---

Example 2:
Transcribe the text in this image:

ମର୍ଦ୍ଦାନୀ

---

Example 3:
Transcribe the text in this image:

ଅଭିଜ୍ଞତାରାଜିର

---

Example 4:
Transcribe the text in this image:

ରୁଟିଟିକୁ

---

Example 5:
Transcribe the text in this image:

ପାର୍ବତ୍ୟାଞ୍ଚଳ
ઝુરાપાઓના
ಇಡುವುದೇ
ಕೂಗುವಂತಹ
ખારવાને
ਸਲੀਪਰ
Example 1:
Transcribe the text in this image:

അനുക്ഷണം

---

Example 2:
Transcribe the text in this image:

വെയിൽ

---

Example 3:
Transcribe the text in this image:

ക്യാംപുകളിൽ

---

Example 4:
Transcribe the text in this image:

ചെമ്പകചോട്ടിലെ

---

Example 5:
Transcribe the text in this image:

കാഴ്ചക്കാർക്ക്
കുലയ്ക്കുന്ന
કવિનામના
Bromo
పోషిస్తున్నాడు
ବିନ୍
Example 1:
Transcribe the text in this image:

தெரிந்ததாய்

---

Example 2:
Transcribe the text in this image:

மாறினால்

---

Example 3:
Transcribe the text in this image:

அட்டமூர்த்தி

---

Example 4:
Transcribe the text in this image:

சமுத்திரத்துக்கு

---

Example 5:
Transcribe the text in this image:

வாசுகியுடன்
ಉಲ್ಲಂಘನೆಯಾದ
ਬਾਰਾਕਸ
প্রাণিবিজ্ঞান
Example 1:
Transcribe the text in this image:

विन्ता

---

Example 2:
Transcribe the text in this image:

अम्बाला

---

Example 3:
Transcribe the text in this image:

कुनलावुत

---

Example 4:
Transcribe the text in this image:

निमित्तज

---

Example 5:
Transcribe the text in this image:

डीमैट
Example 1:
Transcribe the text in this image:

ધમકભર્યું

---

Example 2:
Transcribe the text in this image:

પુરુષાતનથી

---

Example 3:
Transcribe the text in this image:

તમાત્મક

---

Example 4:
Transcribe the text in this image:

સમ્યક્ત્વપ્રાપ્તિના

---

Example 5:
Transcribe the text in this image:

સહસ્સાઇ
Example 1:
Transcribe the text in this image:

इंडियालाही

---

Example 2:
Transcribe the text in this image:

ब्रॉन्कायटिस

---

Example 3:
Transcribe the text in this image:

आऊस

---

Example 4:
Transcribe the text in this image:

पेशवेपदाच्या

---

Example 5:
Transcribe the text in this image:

### Short exercise
Reproduce every line of the records above, word for word and in the same order.

### Response
---

Example 2:
Transcribe the text in this image:

ମର୍ଦ୍ଦାନୀ

---

Example 3:
Transcribe the text in this image:

ଅଭିଜ୍ଞତାରାଜିର

---

Example 4:
Transcribe the text in this image:

ରୁଟିଟିକୁ

---

Example 5:
Transcribe the text in this image:

ପାର୍ବତ୍ୟାଞ୍ଚଳ
ઝુરાપાઓના
ಇಡುವುದೇ
ಕೂಗುವಂತಹ
ખારવાને
ਸਲੀਪਰ
Example 1:
Transcribe the text in this image:

അനുക്ഷണം

---

Example 2:
Transcribe the text in this image:

വെയിൽ

---

Example 3:
Transcribe the text in this image:

ക്യാംപുകളിൽ

---

Example 4:
Transcribe the text in this image:

ചെമ്പകചോട്ടിലെ

---

Example 5:
Transcribe the text in this image:

കാഴ്ചക്കാർക്ക്
കുലയ്ക്കുന്ന
કવિનામના
Bromo
పోషిస్తున్నాడు
ବିନ୍
Example 1:
Transcribe the text in this image:

தெரிந்ததாய்

---

Example 2:
Transcribe the text in this image:

மாறினால்

---

Example 3:
Transcribe the text in this image:

அட்டமூர்த்தி

---

Example 4:
Transcribe the text in this image:

சமுத்திரத்துக்கு

---

Example 5:
Transcribe the text in this image:

வாசுகியுடன்
ಉಲ್ಲಂಘನೆಯಾದ
ਬਾਰਾਕਸ
প্রাণিবিজ্ঞান
Example 1:
Transcribe the text in this image:

विन्ता

---

Example 2:
Transcribe the text in this image:

अम्बाला

---

Example 3:
Transcribe the text in this image:

कुनलावुत

---

Example 4:
Transcribe the text in this image:

निमित्तज

---

Example 5:
Transcribe the text in this image:

डीमैट
Example 1:
Transcribe the text in this image:

ધમકભર્યું

---

Example 2:
Transcribe the text in this image:

પુરુષાતનથી

---

Example 3:
Transcribe the text in this image:

તમાત્મક

---

Example 4:
Transcribe the text in this image:

સમ્યક્ત્વપ્રાપ્તિના

---

Example 5:
Transcribe the text in this image:

સહસ્સાઇ
Example 1:
Transcribe the text in this image:

इंडियालाही

---

Example 2:
Transcribe the text in this image:

ब्रॉन्कायटिस

---

Example 3:
Transcribe the text in this image:

आऊस

---

Example 4:
Transcribe the text in this image:

पेशवेपदाच्या

---

Example 5:
Transcribe the text in this image:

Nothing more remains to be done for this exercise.